++++ TEXTE FOURNI ++++
L’annonce d’une candidature du président Abdelaziz Bouteflika à un cinquième mandat provoque une multitude de sentiments qui ne sont pas forcément contradictoires ni antagonistes. Le premier, bien sûr, est l’accablement. La question est simple : Pourquoi ? Pourquoi cette tbahdila ? Pourquoi infliger cette humiliation au pays, aux Algériens et, peut-être même, au principal concerné ? N’était-il pas temps de tourner la page ? D’admettre qu’il y a une urgence à remettre le pays sur les rails en innovant et en ouvrant enfin le champ politique et en saisissant que rien de bon ne risque de sortir de cette élection d’ores et déjà jouée ?

Souvenons-nous de 2009. Déjà, à l’époque, le « non au troisième mandat » parcourait les médias et les réseaux sociaux. L’humour, jamais absent, annonçait d’ores et déjà la création d’un comité de soutien pour un quatrième mandat. Un quatrième mandat, impossible disaient les voix de ceux qui se voulaient visionnaires. Et pourtant… Nous avons eu droit au troisième, au quatrième et maintenant c’est donc le cinquième qui se profile. Que dire, si n’est tout simplement : non.

Ce qui va avec l’accablement, est la colère. Comment ne pas être furieux devant un tel mépris pour le pays, pour le peuple et pour les institutions ? Tout le monde sait que le président est malade, qu’il ne peut pas assurer sa mission, mais on nous affirme le contraire avec un aplomb digne d’un arracheur de dent baratinant le badaud sur le marché de Htatba. Cette situation illustre on ne peut mieux l’expression « plus c’est gros, mieux ça passe. » Et le message est explicite : faites ce que vous voulez, criez autant que vous le voudrez, on vous emm…, on fait ce qu’on veut car ce pays est notre propriété.
++++
# CONSIGNES:
1) Indiquez si chacune des affirmations suivantes concorde avec le texte fourni, en répondant par oui ou par non et en citant à l’identique les mots qui tranchent. (a) La campagne « non au troisième mandat » y est située en 2009. (b) Le président y est présenté comme capable d’assurer sa mission. (c) La colère y est le premier sentiment cité.
2) Relevez tous les mandats désignés par un numéro ordinal dans le texte fourni.
3) Recopiez le passage du texte fourni en commençant aux mots « Souvenons-nous de 2009. » et en vous arrêtant après « tout simplement : non. ».
Le matériel n’intervient en rien dans ce travail.
++++ ENTRÉES ++++
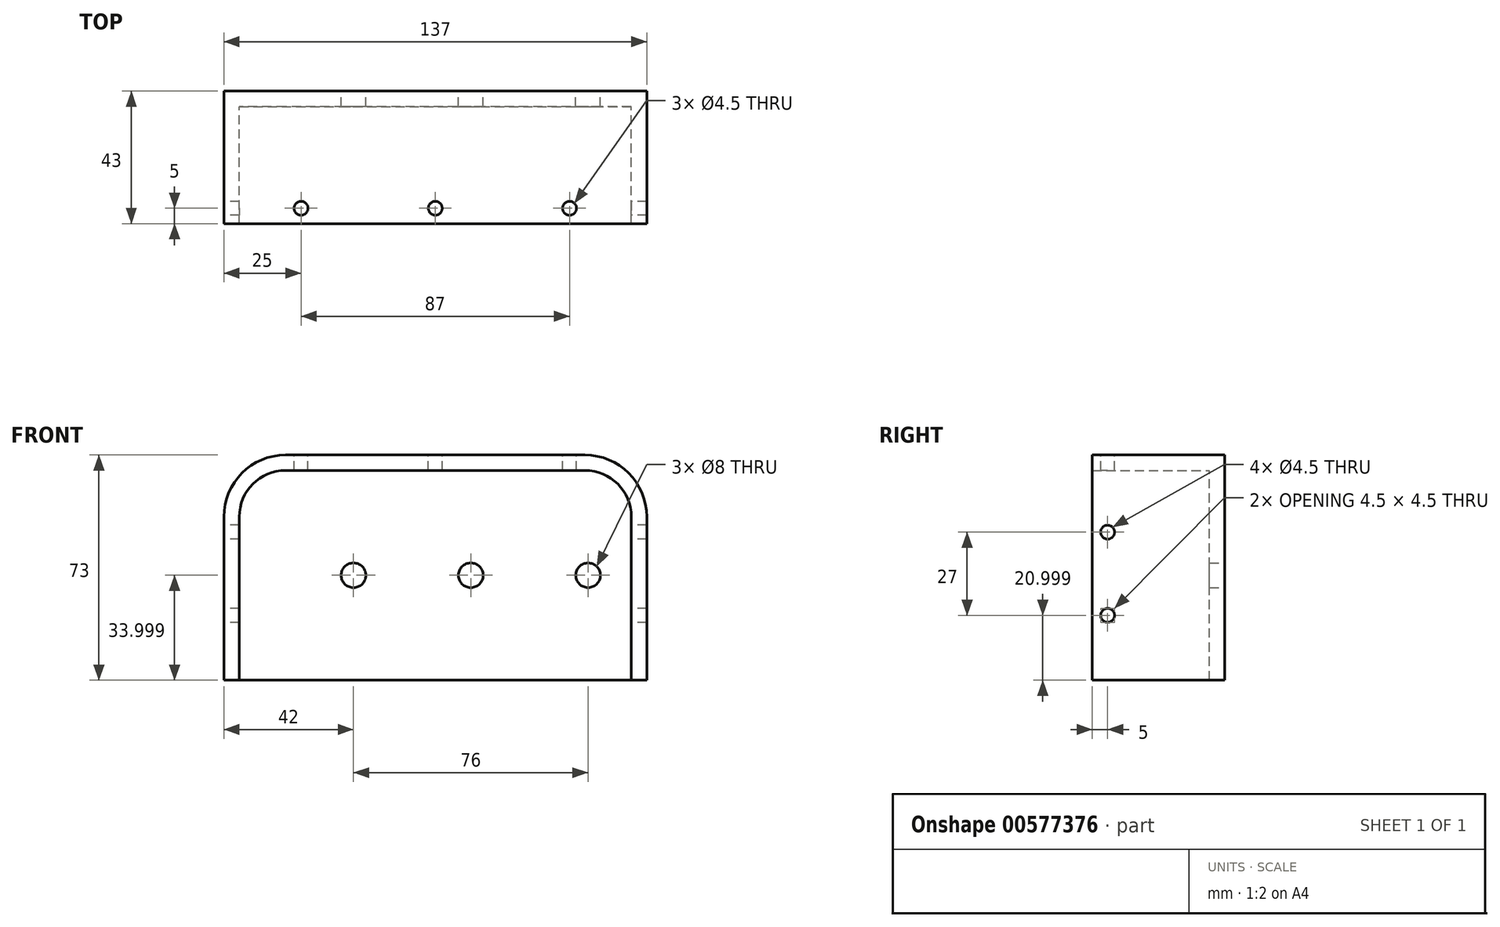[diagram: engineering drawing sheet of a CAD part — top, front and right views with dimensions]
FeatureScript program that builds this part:
annotation { "Feature Type Name" : "Feature", "Feature Type Description" : "" }
export const myFeature = defineFeature(function(context is Context, id is Id, definition is map)
    precondition{}
    {
        {
            var Q0;
            Q0=qCreatedBy(makeId("Front.planeOp"),FACE);
            var sketch = newSketch(context, id + "F0", { "sketchPlane" : qUnion([Q0])});
            skLineSegment(sketch, "E0.bottom", {"start": v(-80, 82.6) * mm, "end": v(57, 82.6) * mm});
            skLineSegment(sketch, "E0.top", {"start": v(-80, 9.6) * mm, "end": v(57, 9.6) * mm});
            skLineSegment(sketch, "E0.left", {"start": v(-80, 82.6) * mm, "end": v(-80, 9.6) * mm});
            skLineSegment(sketch, "E0.right", {"start": v(57, 82.6) * mm, "end": v(57, 9.6) * mm});
            skCircle(sketch, "E1", {"center": v(-38, 43.6) * mm, "radius": 4 * mm});
            skCircle(sketch, "E2", {"center": v(0, 43.6) * mm, "radius": 4 * mm});
            skCircle(sketch, "E3", {"center": v(38, 43.6) * mm, "radius": 4 * mm});
            skSolve(sketch);
        }
        {
            var Q0;
            Q0=makeQuery(id+"F0.imprint","IMPRINT",FACE,{"disambiguationData":[TD([[makeQuery(id+"F0.imprint","IMPRINT",EDGE,{"derivedFrom":sQuery(id+"F0.wireOp",EDGE,"E0.bottom")}),-1.0]])]});
            extrude(context, id + "F1", {"entities" : qUnion([Q0]), "depth" : 5 * mm, "offsetDistance" : 25 * mm});
        }
        {
            var Q0;
            Q0=makeQuery(id+"F1.opExtrude","CAP_FACE",FACE,{"disambiguationData":[OSD([sQuery(id+"F0.wireOp",EDGE,"E0.bottom"),sQuery(id+"F0.wireOp",EDGE,"E0.top"),sQuery(id+"F0.wireOp",EDGE,"E0.left"),sQuery(id+"F0.wireOp",EDGE,"E0.right"),sQuery(id+"F0.wireOp",EDGE,"E1"),sQuery(id+"F0.wireOp",EDGE,"E2"),sQuery(id+"F0.wireOp",EDGE,"E3")])],"isStart":false});
            var sketch = newSketch(context, id + "F2", { "sketchPlane" : qUnion([Q0])});
            skLineSegment(sketch, "E4", {"start": v(-80, 9.6) * mm, "end": v(-80, 82.6) * mm});
            skLineSegment(sketch, "E5", {"start": v(-80, 82.6) * mm, "end": v(57, 82.6) * mm});
            skLineSegment(sketch, "E6", {"start": v(57, 82.6) * mm, "end": v(57, 9.6) * mm});
            skLineSegment(sketch, "E7", {"start": v(57, 9.6) * mm, "end": v(52, 9.6) * mm});
            skLineSegment(sketch, "E8", {"start": v(52, 9.6) * mm, "end": v(52, 77.6) * mm});
            skLineSegment(sketch, "E9", {"start": v(52, 77.6) * mm, "end": v(-75, 77.6) * mm});
            skLineSegment(sketch, "E10", {"start": v(-75, 77.6) * mm, "end": v(-75, 34.58) * mm});
            skLineSegment(sketch, "E11", {"start": v(-75, 34.58) * mm, "end": v(-75, 9.6) * mm});
            skLineSegment(sketch, "E12", {"start": v(-75, 9.6) * mm, "end": v(-80, 9.6) * mm});
            skSolve(sketch);
        }
        {
            var Q0;
            Q0 = qSketchRegion(id + "F2", true);
            extrude(context, id + "F3", {"entities" : qUnion([Q0]), "operationType" : NewBodyOperationType.ADD, "depth" : (23 + 5 + 10) * mm, "offsetDistance" : 25 * mm});
        }
        {
            var Q0;
            Q0=makeQuery(id+"F3.boolean.opBoolean","MERGE",FACE,{"derivedFrom":[makeQuery(id+"F1.opExtrude","SWEPT_FACE",FACE,{"disambiguationData":[OSD([sQuery(id+"F0.wireOp",EDGE,"E0.left")])]}),makeQuery(id+"F3.opExtrude","SWEPT_FACE",FACE,{"disambiguationData":[OSD([sQuery(id+"F2.wireOp",EDGE,"E4")])]})]});
            var sketch = newSketch(context, id + "F4", { "sketchPlane" : qUnion([Q0])});
            skSolve(sketch);
        }
        {
            var Q0;
            {var subQ0=sQuery(id+"F0.wireOp",EDGE,"E0.left");Q0=makeQuery(id+"F4.imprint","IMPRINT",FACE,{"disambiguationData":[TD([[makeQuery(id+"F4.imprint","IMPRINT",EDGE,{"derivedFrom":makeQuery(id+"F1.opExtrude","CAP_EDGE",EDGE,{"disambiguationData":[OSD([subQ0])],"isStart":true})}),1.0]])]});}
            var sketch = newSketch(context, id + "F5", { "sketchPlane" : qUnion([Q0])});
            skCircle(sketch, "E13", {"center": v(38, 57.6) * mm, "radius": 2.25 * mm});
            skCircle(sketch, "E14", {"center": v(38, 30.6) * mm, "radius": 2.25 * mm});
            skSolve(sketch);
        }
        {
            var Q0;
            Q0 = qSketchRegion(id + "F5", true);
            extrude(context, id + "F6", {"entities" : qUnion([Q0]), "operationType" : NewBodyOperationType.REMOVE, "endBound" : BoundingType.THROUGH_ALL, "oppositeDirection" : true, "depth" : 25 * mm, "offsetDistance" : 25 * mm});
        }
        {
            var Q0;
            Q0=makeQuery(id+"F3.boolean.opBoolean","MERGE",FACE,{"derivedFrom":[makeQuery(id+"F1.opExtrude","SWEPT_FACE",FACE,{"disambiguationData":[OSD([sQuery(id+"F0.wireOp",EDGE,"E0.bottom")])]}),makeQuery(id+"F3.opExtrude","SWEPT_FACE",FACE,{"disambiguationData":[OSD([sQuery(id+"F2.wireOp",EDGE,"E5")])]})]});
            var sketch = newSketch(context, id + "F7", { "sketchPlane" : qUnion([Q0])});
            skCircle(sketch, "E15", {"center": v(-55, -38) * mm, "radius": 2.25 * mm});
            skCircle(sketch, "E16", {"center": v(-11.5, -38) * mm, "radius": 2.25 * mm});
            skCircle(sketch, "E17", {"center": v(32, -38) * mm, "radius": 2.25 * mm});
            skSolve(sketch);
        }
        {
            var Q0;
            Q0 = qSketchRegion(id + "F7", true);
            extrude(context, id + "F8", {"entities" : qUnion([Q0]), "operationType" : NewBodyOperationType.REMOVE, "endBound" : BoundingType.UP_TO_NEXT, "oppositeDirection" : true, "depth" : 25 * mm, "offsetDistance" : 25 * mm});
        }
        {
            var Q0;
            Q0=makeQuery(id+"F3.opExtrude","SWEPT_EDGE",EDGE,{"disambiguationData":[OSD([sQuery(id+"F2.wireOp",EDGE,"E9"),sQuery(id+"F2.wireOp",EDGE,"E10")])]});
            var Q1;
            Q1=makeQuery(id+"F3.opExtrude","SWEPT_EDGE",EDGE,{"disambiguationData":[OSD([sQuery(id+"F2.wireOp",EDGE,"E8"),sQuery(id+"F2.wireOp",EDGE,"E9")])]});
            fillet(context, id + "F9", {"entities" : qUnion([Q0, Q1]), "radius" : 15 * mm, "tangentPropagation" : true, "allowEdgeOverflow" : false});
        }
        {
            var Q0;
            Q0=makeQuery(id+"F3.boolean.opBoolean","MERGE",EDGE,{"derivedFrom":[makeQuery(id+"F1.opExtrude","SWEPT_EDGE",EDGE,{"disambiguationData":[OSD([sQuery(id+"F0.wireOp",EDGE,"E0.bottom"),sQuery(id+"F0.wireOp",EDGE,"E0.left")])]}),makeQuery(id+"F3.opExtrude","SWEPT_EDGE",EDGE,{"disambiguationData":[OSD([sQuery(id+"F2.wireOp",EDGE,"E4"),sQuery(id+"F2.wireOp",EDGE,"E5")])]})]});
            var Q1;
            Q1=makeQuery(id+"F3.boolean.opBoolean","MERGE",EDGE,{"derivedFrom":[makeQuery(id+"F1.opExtrude","SWEPT_EDGE",EDGE,{"disambiguationData":[OSD([sQuery(id+"F0.wireOp",EDGE,"E0.bottom"),sQuery(id+"F0.wireOp",EDGE,"E0.right")])]}),makeQuery(id+"F3.opExtrude","SWEPT_EDGE",EDGE,{"disambiguationData":[OSD([sQuery(id+"F2.wireOp",EDGE,"E5"),sQuery(id+"F2.wireOp",EDGE,"E6")])]})]});
            fillet(context, id + "F10", {"entities" : qUnion([Q0, Q1]), "radius" : 20 * mm, "tangentPropagation" : true, "allowEdgeOverflow" : false});
        }
    });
++++
# RÉPONSES:
1)
(a) Oui : « Souvenons-nous de 2009. Déjà, à l’époque, le « non au troisième mandat » parcourait les médias et les réseaux sociaux. »
(b) Non : « Tout le monde sait que le président est malade, qu’il ne peut pas assurer sa mission »
(c) Non : « Le premier, bien sûr, est l’accablement. »

2) Le troisième mandat, le quatrième mandat, le cinquième mandat.

3)
Souvenons-nous de 2009. Déjà, à l’époque, le « non au troisième mandat » parcourait les médias et les réseaux sociaux. L’humour, jamais absent, annonçait d’ores et déjà la création d’un comité de soutien pour un quatrième mandat. Un quatrième mandat, impossible disaient les voix de ceux qui se voulaient visionnaires. Et pourtant… Nous avons eu droit au troisième, au quatrième et maintenant c’est donc le cinquième qui se profile. Que dire, si n’est tout simplement : non.